My children are taking swimming lessons at the moment. My husband is an academic, and we often move in the summers, and swimming is one of those things we’re a bit behind in. We’re finally in a place with a) a pool and b) an affordable swim lesson schedule and c) we are not currently moving. So we are jumping in with full force. They are all at the same pool at the same time, and I watch them every day as they struggle to learn what their teachers have planned for their particular groups each day. And it makes me think of writing.

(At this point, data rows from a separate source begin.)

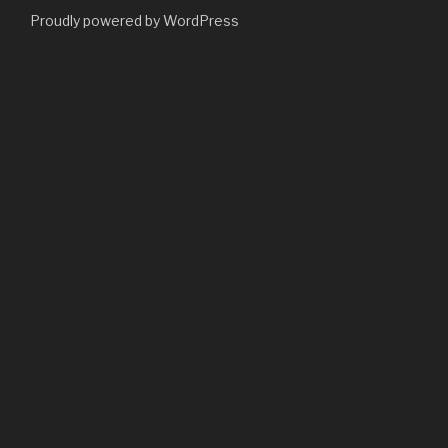
Proudly powered by WordPress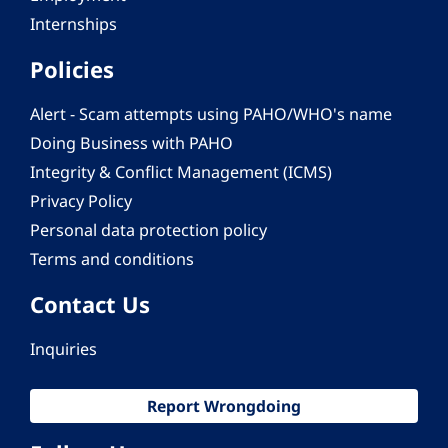
Internships
Policies
Alert - Scam attempts using PAHO/WHO's name
Doing Business with PAHO
Integrity & Conflict Management (ICMS)
Privacy Policy
Personal data protection policy
Terms and conditions
Contact Us
Inquiries
Report Wrongdoing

The younger kids are in the more beginning levels, but they are more likely to listen to their teachers, more likely to jump in without fear, and less likely to worry about consequences. I was excited to see one of my younger kids throw her head and shoulders all the way in and really swim today—as opposed to the jerky, gasping, one-move-at-a-time action she’s done until now. That struck me as significant—if you’re going to swim—or write—you have to throw yourself all the way in. You have to immerse yourself in the story, and you can’t be self-conscious or worry about failure or things not working. You have to be all the way inside.
The older kids are having to play catch up, which isn’t easy. They are more conscious of their shortfallings, and it’s harder for them to throw themselves all the way in. They want to, but letting go and submersing themselves completely, letting go of some control, letting the water take them—those are hard things. They’re old enough to know that water can hurt you. They’ve had longer to learn and practice bad habits. They’re less likely to really internalize what the teacher says. Even as they desperately want to follow the instructions, their bodies have a harder time mimicking the right steps. Their minds want to take shortcuts, fill in things they know from past experience, instead of really looking at what they’re doing.

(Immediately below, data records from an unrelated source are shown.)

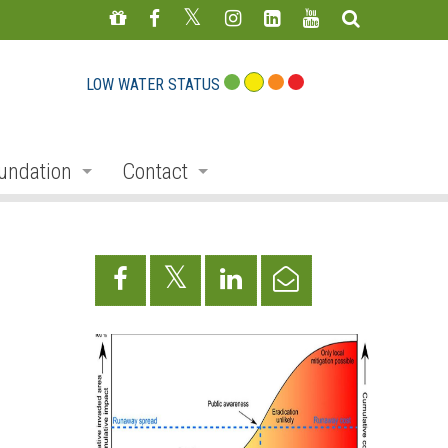
LOW WATER STATUS
undation
Contact
s
nate
Staff Directory
ojects
Feedback Form
mmemorative Woods
ts
ndraising
nservation Auction
rd
erican Friends of Conservation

On the first day, my oldest woke up a little cranky, and said something like, “Mom, I already know all the swimming strokes. I just need to go to a pool and practice. I don’t need lessons.” While I agree that they all need more practice time, I don’t agree that he already knows everything. But don’t we feel that way as writers sometimes? We’ve been writing for so long. We KNOW to “show, don’t tell.” We KNOW to ditch the adverbial dialogue tags. We KNOW how a plot works. And yet…we get in the pool, and all the million things we know still don’t add up to effective swimming. Despite all our work and knowledge, it’s like we’re treading water. The individual parts of the writing are nice, but as a whole, they still don’t add up. Something is missing. Meanwhile, other writers swim right on past. I watched my older kids’ class spend two solid hours on surface dives. Two hours of belly flops. Thank goodness for patient teachers, because I would have been very frustrated after all that, and no change.
But here’s a beautiful thing. After all of that knowing and trying and failing, my oldest finally leaned over today and dove in perfectly. Somehow, all that knowing finally meshed inside him. All of those loose bits of knowledge finally connected, and he dove. It worked. And it will work with your writing, too, if you just keep at it.